(Collected data entries)
--- START ---
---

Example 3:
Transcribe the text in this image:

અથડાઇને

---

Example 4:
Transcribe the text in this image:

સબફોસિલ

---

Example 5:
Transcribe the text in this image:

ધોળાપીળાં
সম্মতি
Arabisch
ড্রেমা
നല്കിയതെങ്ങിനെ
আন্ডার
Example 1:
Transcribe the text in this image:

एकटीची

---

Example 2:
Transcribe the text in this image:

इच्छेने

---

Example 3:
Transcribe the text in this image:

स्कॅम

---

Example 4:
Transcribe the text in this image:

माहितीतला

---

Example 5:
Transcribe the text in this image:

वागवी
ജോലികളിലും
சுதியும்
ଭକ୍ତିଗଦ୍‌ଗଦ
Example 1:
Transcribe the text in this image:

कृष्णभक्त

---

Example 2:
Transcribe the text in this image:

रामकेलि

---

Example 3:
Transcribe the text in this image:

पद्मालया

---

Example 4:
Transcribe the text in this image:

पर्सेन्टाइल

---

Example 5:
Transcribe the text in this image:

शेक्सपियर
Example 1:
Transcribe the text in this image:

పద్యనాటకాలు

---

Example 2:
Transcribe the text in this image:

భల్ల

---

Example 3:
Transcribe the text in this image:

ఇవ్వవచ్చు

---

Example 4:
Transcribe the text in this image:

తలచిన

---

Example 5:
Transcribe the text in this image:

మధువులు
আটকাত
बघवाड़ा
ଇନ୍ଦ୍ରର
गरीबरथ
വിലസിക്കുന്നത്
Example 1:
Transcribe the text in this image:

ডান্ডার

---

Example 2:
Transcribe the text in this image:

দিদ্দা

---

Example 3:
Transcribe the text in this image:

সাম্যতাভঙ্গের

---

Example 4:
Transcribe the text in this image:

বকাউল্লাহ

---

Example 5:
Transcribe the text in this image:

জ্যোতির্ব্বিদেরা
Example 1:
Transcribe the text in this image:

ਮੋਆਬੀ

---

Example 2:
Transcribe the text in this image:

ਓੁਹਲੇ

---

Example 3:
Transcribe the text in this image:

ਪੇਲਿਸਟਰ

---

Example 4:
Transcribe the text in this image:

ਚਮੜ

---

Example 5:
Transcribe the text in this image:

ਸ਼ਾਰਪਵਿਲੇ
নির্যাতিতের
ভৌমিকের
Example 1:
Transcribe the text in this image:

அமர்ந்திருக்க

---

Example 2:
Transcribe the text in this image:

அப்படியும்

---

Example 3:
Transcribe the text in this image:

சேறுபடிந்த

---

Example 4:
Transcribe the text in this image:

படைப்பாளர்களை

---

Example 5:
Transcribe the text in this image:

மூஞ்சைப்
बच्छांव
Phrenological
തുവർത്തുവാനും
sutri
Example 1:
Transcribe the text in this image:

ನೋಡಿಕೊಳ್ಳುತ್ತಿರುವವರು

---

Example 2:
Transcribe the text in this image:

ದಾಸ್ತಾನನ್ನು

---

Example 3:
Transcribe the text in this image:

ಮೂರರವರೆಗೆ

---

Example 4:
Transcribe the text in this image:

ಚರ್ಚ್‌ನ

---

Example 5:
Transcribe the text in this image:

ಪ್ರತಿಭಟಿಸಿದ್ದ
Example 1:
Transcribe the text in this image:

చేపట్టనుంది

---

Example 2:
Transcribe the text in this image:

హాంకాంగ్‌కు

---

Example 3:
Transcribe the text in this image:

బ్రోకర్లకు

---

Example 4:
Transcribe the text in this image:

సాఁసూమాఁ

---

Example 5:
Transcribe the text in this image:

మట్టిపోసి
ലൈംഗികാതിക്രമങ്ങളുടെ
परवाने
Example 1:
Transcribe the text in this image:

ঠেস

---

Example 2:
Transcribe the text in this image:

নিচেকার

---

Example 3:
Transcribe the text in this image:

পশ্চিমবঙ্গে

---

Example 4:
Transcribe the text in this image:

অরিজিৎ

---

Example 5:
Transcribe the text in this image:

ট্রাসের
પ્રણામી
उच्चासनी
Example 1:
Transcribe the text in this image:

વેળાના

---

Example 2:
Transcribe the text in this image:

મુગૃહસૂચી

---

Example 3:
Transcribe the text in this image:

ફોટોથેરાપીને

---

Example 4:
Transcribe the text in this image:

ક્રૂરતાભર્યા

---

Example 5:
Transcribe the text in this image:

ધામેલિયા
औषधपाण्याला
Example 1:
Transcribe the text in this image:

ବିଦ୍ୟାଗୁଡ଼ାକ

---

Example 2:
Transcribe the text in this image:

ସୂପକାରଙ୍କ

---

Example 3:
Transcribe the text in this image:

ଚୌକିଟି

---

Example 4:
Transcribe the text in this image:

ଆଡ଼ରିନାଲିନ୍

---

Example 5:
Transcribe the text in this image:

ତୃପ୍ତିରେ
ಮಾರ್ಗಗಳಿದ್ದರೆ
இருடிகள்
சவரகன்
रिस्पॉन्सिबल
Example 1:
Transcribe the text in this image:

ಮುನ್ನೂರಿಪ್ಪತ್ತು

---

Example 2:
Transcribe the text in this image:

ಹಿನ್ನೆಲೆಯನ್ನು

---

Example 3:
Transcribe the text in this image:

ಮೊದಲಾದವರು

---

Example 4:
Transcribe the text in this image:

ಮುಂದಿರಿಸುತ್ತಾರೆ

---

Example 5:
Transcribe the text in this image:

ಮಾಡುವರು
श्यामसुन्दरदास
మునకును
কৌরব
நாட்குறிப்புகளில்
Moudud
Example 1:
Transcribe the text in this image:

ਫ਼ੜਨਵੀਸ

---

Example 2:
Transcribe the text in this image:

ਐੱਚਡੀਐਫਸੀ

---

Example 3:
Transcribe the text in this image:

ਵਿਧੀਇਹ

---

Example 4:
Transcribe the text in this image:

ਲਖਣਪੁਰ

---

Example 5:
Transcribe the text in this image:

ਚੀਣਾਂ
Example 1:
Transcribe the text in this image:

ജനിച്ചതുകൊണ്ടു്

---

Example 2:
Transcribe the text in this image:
--- END ---
§ Requirement: For this exercise, output the records in full, exactly.

§ Completed task:
---

Example 3:
Transcribe the text in this image:

અથડાઇને

---

Example 4:
Transcribe the text in this image:

સબફોસિલ

---

Example 5:
Transcribe the text in this image:

ધોળાપીળાં
সম্মতি
Arabisch
ড্রেমা
നല്കിയതെങ്ങിനെ
আন্ডার
Example 1:
Transcribe the text in this image:

एकटीची

---

Example 2:
Transcribe the text in this image:

इच्छेने

---

Example 3:
Transcribe the text in this image:

स्कॅम

---

Example 4:
Transcribe the text in this image:

माहितीतला

---

Example 5:
Transcribe the text in this image:

वागवी
ജോലികളിലും
சுதியும்
ଭକ୍ତିଗଦ୍‌ଗଦ
Example 1:
Transcribe the text in this image:

कृष्णभक्त

---

Example 2:
Transcribe the text in this image:

रामकेलि

---

Example 3:
Transcribe the text in this image:

पद्मालया

---

Example 4:
Transcribe the text in this image:

पर्सेन्टाइल

---

Example 5:
Transcribe the text in this image:

शेक्सपियर
Example 1:
Transcribe the text in this image:

పద్యనాటకాలు

---

Example 2:
Transcribe the text in this image:

భల్ల

---

Example 3:
Transcribe the text in this image:

ఇవ్వవచ్చు

---

Example 4:
Transcribe the text in this image:

తలచిన

---

Example 5:
Transcribe the text in this image:

మధువులు
আটকাত
बघवाड़ा
ଇନ୍ଦ୍ରର
गरीबरथ
വിലസിക്കുന്നത്
Example 1:
Transcribe the text in this image:

ডান্ডার

---

Example 2:
Transcribe the text in this image:

দিদ্দা

---

Example 3:
Transcribe the text in this image:

সাম্যতাভঙ্গের

---

Example 4:
Transcribe the text in this image:

বকাউল্লাহ

---

Example 5:
Transcribe the text in this image:

জ্যোতির্ব্বিদেরা
Example 1:
Transcribe the text in this image:

ਮੋਆਬੀ

---

Example 2:
Transcribe the text in this image:

ਓੁਹਲੇ

---

Example 3:
Transcribe the text in this image:

ਪੇਲਿਸਟਰ

---

Example 4:
Transcribe the text in this image:

ਚਮੜ

---

Example 5:
Transcribe the text in this image:

ਸ਼ਾਰਪਵਿਲੇ
নির্যাতিতের
ভৌমিকের
Example 1:
Transcribe the text in this image:

அமர்ந்திருக்க

---

Example 2:
Transcribe the text in this image:

அப்படியும்

---

Example 3:
Transcribe the text in this image:

சேறுபடிந்த

---

Example 4:
Transcribe the text in this image:

படைப்பாளர்களை

---

Example 5:
Transcribe the text in this image:

மூஞ்சைப்
बच्छांव
Phrenological
തുവർത്തുവാനും
sutri
Example 1:
Transcribe the text in this image:

ನೋಡಿಕೊಳ್ಳುತ್ತಿರುವವರು

---

Example 2:
Transcribe the text in this image:

ದಾಸ್ತಾನನ್ನು

---

Example 3:
Transcribe the text in this image:

ಮೂರರವರೆಗೆ

---

Example 4:
Transcribe the text in this image:

ಚರ್ಚ್‌ನ

---

Example 5:
Transcribe the text in this image:

ಪ್ರತಿಭಟಿಸಿದ್ದ
Example 1:
Transcribe the text in this image:

చేపట్టనుంది

---

Example 2:
Transcribe the text in this image:

హాంకాంగ్‌కు

---

Example 3:
Transcribe the text in this image:

బ్రోకర్లకు

---

Example 4:
Transcribe the text in this image:

సాఁసూమాఁ

---

Example 5:
Transcribe the text in this image:

మట్టిపోసి
ലൈംഗികാതിക്രമങ്ങളുടെ
परवाने
Example 1:
Transcribe the text in this image:

ঠেস

---

Example 2:
Transcribe the text in this image:

নিচেকার

---

Example 3:
Transcribe the text in this image:

পশ্চিমবঙ্গে

---

Example 4:
Transcribe the text in this image:

অরিজিৎ

---

Example 5:
Transcribe the text in this image:

ট্রাসের
પ્રણામી
उच्चासनी
Example 1:
Transcribe the text in this image:

વેળાના

---

Example 2:
Transcribe the text in this image:

મુગૃહસૂચી

---

Example 3:
Transcribe the text in this image:

ફોટોથેરાપીને

---

Example 4:
Transcribe the text in this image:

ક્રૂરતાભર્યા

---

Example 5:
Transcribe the text in this image:

ધામેલિયા
औषधपाण्याला
Example 1:
Transcribe the text in this image:

ବିଦ୍ୟାଗୁଡ଼ାକ

---

Example 2:
Transcribe the text in this image:

ସୂପକାରଙ୍କ

---

Example 3:
Transcribe the text in this image:

ଚୌକିଟି

---

Example 4:
Transcribe the text in this image:

ଆଡ଼ରିନାଲିନ୍

---

Example 5:
Transcribe the text in this image:

ତୃପ୍ତିରେ
ಮಾರ್ಗಗಳಿದ್ದರೆ
இருடிகள்
சவரகன்
रिस्पॉन्सिबल
Example 1:
Transcribe the text in this image:

ಮುನ್ನೂರಿಪ್ಪತ್ತು

---

Example 2:
Transcribe the text in this image:

ಹಿನ್ನೆಲೆಯನ್ನು

---

Example 3:
Transcribe the text in this image:

ಮೊದಲಾದವರು

---

Example 4:
Transcribe the text in this image:

ಮುಂದಿರಿಸುತ್ತಾರೆ

---

Example 5:
Transcribe the text in this image:

ಮಾಡುವರು
श्यामसुन्दरदास
మునకును
কৌরব
நாட்குறிப்புகளில்
Moudud
Example 1:
Transcribe the text in this image:

ਫ਼ੜਨਵੀਸ

---

Example 2:
Transcribe the text in this image:

ਐੱਚਡੀਐਫਸੀ

---

Example 3:
Transcribe the text in this image:

ਵਿਧੀਇਹ

---

Example 4:
Transcribe the text in this image:

ਲਖਣਪੁਰ

---

Example 5:
Transcribe the text in this image:

ਚੀਣਾਂ
Example 1:
Transcribe the text in this image:

ജനിച്ചതുകൊണ്ടു്

---

Example 2:
Transcribe the text in this image:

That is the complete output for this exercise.